As for who should be paying the most tax in this country, that’s something that Brits are surprisingly united on. Surveys have found most Brits believe the highest levels of tax should be paid by “someone else”. If “someone else” started paying their dues, the rest of us could keep more of our hard-earned and wouldn’t be looking for offshore islands the Revenue hasn’t yet heard of.
And that, in a nutshell, is why we have to have taxes. As Oliver Wendell Holmes Jr said: “Taxes are what we pay for a civilized society.” No one wants to pay them so governments constantly look for ways to get it off us without argument. Hence the ‘joy’ of inheritance tax.
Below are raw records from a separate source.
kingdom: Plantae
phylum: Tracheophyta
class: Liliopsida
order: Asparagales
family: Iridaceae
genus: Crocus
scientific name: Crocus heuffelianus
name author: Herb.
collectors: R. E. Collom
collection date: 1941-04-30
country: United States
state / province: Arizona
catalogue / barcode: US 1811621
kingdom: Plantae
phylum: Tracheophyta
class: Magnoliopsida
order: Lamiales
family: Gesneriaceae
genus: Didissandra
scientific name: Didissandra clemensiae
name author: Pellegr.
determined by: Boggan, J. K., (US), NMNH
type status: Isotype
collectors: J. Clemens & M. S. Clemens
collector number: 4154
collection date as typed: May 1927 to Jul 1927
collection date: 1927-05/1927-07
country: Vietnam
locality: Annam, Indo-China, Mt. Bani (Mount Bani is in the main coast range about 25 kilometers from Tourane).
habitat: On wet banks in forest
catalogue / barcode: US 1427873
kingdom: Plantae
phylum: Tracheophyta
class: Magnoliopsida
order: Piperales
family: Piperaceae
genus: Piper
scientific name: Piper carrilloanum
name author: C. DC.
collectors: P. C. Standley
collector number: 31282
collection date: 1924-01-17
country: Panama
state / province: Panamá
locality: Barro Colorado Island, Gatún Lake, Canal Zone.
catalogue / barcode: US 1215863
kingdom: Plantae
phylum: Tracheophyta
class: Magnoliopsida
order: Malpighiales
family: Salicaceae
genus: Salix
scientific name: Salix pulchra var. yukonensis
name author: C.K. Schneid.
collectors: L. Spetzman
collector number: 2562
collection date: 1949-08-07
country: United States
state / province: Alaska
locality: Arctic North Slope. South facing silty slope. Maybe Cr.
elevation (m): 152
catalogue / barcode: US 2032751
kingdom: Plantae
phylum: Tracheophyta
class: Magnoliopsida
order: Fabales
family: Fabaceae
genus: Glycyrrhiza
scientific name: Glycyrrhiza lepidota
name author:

Imagine what it would be like if our taxes were voluntary, like charitable payments. What if we could decide whether we really wanted to pay for pensions, or for the shiftless unemployed (the actual bill for them is just £2 billion by the way), or just give the whole lot to dogs homes because, let’s face it, dogs are nicer than most people.
We would find ourselves accosted by tax ‘chuggers’ springing on us in the high street, with a beaming smile, saying “Hi, I wonder if I could have a few minutes of your time to talk about paying for the nations’ basic needs, such as infrastructure, hospitals, schools and an independent nuclear deterrent. We’d only take a third of your wages, and then ask you for a lot more whenever you buy anything, or use the roads. Can I count on your support? It would just take five minutes to give me your bank details.”
“Well, of course,” you would reply. “I’m all right with infrastructure, health and education – but I’ve got a bit of a problem with financing the whole mutual destruction thing… and then MPs’ expenses. Hmm… you might have to give me a while to think about it.”
And that, of course, is why we have PAYE. Without being forced to work for the Government for the first five months of every year, if we let people decide when they wanted to pay their taxes, they just wouldn’t.
If only there was an example in recent history of what happens when a country’s population don’t pay their taxes, leading to economic meltdown and resulting in fellow EU members having to bail them out several times over, with no prospect of getting any of the money back. Nope, can’t think of one – not off the top of my head.